Trecho de origem:
━━━━━━━━━━━━━━━━━━━━━━━━━━━━━━

Por Redação IHU
“Mesmo que todas as pessoas se qualifiquem, não haveria lugar para todos no mundo do trabalho hoje constituído. Na complexidade e dinamicidade que envolve a produção hoje, onde o capital se reproduz sem necessitar das pessoas, eles continuariam de fora. Portanto, entende-se que a mudança deve se dar no mundo do trabalho, na forma que se produz, no jeito que se organiza o trabalho, e não somente nos que dele foram expulsos. Portanto a qualificação profissional como proposta de qualificar para o mercado, nesta realidade de desempregados, é discurso sem sentido”. A reflexão é da professora e pesquisadora Rita de Cássia Machado.
Na entrevista a seguir, concedida à IHU On-Line, por email, ela analisa as estruturas da base do Movimento dos Trabalhadores Desempregados (MTD) e compreende o movimento como “uma ferramenta de transformação da realidade em que se encontram estes desempregados históricos, portanto, a ferramenta que possibilita a construção real da experiência do trabalho humanizador”. Ela trará essas e outras ideias no debate de hoje, dia 25-11-2010, quando abordará o tema “Os demitidos da vida: reflexões do mundo do trabalho à luz do MTD/RS”. O evento acontece na Sala Ignacio Ellacuría e Companheiros – IHU, das 17h30min às 19h.
Rita de Cássia Machado formou-se em Filosofia pela Unisinos. Atualmente é professora substituta na Universidade Federal do Rio Grande do Sul no Departamento de Estudos Especializados na Faculdade de Educação, onde realiza também sua pesquisa de doutorado, na linha de pesquisa Trabalho, Movimentos Sociais e Educação. É também educadora popular nos espaços que se organiza o Movimento dos Trabalhadores Desempregados (MTD).
Confira a entrevista.
IHU On-Line – Quais as principais demandas e desafios hoje do Movimento dos Trabalhadores Desempregados do Rio Grande do Sul?

━━━━━━━━━━━━━━━━━━━━━━━━━━━━━━

Material de origem:
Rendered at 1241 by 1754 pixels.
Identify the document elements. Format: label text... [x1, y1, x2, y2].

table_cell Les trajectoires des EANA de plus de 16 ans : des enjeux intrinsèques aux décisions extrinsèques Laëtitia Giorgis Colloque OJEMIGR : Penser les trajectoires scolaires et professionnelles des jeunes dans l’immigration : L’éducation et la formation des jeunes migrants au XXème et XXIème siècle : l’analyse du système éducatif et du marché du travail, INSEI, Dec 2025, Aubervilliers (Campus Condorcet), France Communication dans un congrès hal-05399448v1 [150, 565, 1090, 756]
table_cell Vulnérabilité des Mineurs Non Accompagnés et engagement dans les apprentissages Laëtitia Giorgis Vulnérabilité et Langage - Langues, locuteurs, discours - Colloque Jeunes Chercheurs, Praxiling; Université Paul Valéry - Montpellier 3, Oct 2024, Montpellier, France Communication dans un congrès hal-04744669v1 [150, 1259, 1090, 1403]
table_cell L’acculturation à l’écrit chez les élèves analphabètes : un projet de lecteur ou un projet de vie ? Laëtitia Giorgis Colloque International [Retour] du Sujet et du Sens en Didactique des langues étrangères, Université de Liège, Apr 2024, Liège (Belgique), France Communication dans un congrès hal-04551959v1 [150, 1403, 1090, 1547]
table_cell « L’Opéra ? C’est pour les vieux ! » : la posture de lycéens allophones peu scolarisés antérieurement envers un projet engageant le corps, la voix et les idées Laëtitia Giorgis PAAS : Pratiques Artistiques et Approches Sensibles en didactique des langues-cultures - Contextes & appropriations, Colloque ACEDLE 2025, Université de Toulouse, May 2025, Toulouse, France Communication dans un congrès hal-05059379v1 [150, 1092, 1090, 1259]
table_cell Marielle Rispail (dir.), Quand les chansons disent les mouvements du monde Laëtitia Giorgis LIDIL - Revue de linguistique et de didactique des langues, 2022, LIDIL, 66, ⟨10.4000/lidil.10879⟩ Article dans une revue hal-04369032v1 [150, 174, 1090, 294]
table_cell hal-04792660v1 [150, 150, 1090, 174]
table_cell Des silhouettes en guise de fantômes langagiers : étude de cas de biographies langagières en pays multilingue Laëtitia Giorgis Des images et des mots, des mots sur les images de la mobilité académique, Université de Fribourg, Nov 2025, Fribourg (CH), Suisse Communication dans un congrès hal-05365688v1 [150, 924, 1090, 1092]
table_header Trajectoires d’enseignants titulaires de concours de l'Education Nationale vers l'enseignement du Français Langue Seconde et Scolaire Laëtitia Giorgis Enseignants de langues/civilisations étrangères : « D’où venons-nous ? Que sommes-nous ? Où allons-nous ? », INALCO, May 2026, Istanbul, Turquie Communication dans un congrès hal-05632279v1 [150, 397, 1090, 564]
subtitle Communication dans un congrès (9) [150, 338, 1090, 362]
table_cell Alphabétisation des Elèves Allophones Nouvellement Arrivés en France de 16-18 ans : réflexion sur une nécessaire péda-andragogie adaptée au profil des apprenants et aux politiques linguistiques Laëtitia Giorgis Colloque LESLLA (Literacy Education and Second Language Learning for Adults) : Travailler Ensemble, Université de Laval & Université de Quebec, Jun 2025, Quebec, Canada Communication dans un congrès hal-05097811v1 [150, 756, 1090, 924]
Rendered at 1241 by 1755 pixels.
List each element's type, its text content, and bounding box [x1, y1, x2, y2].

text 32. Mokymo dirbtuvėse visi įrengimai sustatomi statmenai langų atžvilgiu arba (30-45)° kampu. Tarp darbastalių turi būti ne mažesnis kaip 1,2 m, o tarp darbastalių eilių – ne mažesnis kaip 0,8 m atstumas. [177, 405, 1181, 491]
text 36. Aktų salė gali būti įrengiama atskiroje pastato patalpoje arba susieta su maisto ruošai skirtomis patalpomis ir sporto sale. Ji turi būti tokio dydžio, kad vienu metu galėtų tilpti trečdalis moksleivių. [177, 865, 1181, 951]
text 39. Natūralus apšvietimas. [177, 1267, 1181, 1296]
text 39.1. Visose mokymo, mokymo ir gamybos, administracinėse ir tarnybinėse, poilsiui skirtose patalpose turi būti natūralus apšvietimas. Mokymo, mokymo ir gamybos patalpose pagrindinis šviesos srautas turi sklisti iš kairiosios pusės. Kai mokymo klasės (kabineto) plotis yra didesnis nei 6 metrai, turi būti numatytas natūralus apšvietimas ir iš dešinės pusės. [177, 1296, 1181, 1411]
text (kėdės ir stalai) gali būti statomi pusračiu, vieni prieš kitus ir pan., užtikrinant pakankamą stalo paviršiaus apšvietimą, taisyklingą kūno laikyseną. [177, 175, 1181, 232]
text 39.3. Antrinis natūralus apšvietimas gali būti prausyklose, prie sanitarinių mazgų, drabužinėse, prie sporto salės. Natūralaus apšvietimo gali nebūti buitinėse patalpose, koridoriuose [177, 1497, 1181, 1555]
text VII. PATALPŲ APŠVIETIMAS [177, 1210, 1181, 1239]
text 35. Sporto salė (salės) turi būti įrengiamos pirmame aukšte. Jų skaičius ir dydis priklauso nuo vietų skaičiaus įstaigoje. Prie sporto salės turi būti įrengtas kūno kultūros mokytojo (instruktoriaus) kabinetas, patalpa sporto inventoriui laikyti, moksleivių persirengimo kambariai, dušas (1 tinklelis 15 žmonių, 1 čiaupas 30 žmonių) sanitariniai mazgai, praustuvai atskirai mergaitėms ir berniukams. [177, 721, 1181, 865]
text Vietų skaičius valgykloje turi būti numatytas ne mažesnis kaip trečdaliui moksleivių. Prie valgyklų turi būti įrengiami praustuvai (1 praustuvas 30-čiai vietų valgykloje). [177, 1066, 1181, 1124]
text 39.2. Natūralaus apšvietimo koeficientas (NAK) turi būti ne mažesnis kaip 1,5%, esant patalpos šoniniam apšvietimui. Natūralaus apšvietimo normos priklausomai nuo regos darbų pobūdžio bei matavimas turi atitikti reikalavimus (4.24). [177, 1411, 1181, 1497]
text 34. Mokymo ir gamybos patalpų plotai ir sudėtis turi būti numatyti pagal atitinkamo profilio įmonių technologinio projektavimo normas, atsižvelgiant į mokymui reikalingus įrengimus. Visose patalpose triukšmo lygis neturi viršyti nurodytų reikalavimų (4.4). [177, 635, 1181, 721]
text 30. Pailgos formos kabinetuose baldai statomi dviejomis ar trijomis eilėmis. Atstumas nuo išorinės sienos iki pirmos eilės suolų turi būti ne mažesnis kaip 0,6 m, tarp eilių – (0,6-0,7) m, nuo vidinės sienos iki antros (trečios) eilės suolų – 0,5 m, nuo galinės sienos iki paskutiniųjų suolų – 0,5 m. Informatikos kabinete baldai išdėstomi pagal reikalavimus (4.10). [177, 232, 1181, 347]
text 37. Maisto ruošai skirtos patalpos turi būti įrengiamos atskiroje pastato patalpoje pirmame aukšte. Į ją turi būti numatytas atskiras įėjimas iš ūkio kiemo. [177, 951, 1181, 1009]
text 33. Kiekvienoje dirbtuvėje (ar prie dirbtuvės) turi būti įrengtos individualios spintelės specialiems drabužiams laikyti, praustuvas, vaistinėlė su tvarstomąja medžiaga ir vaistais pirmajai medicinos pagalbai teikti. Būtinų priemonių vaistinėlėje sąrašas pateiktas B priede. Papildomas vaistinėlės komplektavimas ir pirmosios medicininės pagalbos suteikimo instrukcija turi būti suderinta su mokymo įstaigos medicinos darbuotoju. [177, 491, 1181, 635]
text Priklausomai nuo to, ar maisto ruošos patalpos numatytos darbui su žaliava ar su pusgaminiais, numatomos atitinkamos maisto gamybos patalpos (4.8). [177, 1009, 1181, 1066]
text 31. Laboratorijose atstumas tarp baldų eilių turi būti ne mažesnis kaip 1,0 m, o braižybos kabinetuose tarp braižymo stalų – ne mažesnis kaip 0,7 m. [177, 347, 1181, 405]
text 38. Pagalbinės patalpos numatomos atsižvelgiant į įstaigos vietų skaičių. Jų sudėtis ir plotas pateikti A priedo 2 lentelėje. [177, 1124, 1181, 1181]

━━━━━━━━━━━━━━━━━━━━━━━━━━━━━━

O que fazer:
a. Segundo o trecho sobre o Movimento dos Trabalhadores Desempregados, em que curso e instituição Rita de Cássia Machado se formou?
b. Altere a parte dos registros que vai do início até a linha que contém "Identify the document", inclusive, trocando "pixels" por "points", e reescreva apenas essas linhas, sem mudar mais nada.

Soluções:
a. Em Filosofia, pela Unisinos.

b.
Rendered at 1241 by 1754 points.
Identify the document elements. Format: label text... [x1, y1, x2, y2].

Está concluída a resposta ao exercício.